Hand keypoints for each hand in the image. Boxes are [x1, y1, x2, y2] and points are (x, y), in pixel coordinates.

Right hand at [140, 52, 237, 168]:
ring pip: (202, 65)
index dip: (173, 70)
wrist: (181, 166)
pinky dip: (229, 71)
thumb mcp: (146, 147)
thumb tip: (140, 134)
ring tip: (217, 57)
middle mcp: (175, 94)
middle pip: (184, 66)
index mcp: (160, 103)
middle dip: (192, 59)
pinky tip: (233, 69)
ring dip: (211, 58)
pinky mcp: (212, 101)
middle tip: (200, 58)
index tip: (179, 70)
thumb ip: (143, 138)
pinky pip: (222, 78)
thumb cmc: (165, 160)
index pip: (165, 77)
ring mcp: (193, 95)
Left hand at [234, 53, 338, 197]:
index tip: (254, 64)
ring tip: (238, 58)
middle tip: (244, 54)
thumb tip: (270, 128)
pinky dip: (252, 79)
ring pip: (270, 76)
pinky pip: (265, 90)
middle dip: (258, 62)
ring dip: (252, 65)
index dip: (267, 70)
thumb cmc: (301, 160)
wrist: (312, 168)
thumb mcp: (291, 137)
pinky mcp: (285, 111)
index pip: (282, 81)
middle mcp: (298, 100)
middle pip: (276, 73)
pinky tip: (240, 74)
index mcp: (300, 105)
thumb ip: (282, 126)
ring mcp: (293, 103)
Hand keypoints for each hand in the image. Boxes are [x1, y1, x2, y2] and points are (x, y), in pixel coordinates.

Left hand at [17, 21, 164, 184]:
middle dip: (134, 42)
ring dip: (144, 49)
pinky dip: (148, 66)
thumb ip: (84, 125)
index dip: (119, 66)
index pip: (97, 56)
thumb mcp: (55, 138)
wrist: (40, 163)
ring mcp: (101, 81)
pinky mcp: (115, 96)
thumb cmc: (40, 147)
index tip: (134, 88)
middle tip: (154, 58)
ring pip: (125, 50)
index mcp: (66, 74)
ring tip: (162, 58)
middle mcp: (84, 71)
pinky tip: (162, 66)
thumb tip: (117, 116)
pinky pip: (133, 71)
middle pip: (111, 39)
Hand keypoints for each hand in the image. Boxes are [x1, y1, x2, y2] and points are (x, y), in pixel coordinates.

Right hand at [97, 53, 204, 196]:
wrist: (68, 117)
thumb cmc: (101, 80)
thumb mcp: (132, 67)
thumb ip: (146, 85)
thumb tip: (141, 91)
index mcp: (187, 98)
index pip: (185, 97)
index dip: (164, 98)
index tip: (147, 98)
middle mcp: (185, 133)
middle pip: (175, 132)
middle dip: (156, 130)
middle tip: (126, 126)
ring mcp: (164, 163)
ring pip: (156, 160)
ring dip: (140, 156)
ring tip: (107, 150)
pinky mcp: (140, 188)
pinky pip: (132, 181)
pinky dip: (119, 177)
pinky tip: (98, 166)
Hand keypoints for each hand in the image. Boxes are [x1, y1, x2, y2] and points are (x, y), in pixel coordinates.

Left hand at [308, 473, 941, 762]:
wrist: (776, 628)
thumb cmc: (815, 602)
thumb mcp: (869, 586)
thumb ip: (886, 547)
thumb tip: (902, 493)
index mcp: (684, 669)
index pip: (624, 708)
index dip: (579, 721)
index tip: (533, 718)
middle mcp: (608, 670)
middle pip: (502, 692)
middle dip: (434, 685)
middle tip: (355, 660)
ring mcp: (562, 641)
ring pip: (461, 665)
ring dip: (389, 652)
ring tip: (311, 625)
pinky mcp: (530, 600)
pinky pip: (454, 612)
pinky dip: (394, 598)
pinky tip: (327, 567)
◆ ◆ ◆
_Task_
Output each line of the listing in which the string "Left" is found.

_Reply to the exercise_
Left hand at [234, 53, 338, 197]:
Left hand at [17, 21, 164, 184]:
Left hand at [308, 473, 941, 762]:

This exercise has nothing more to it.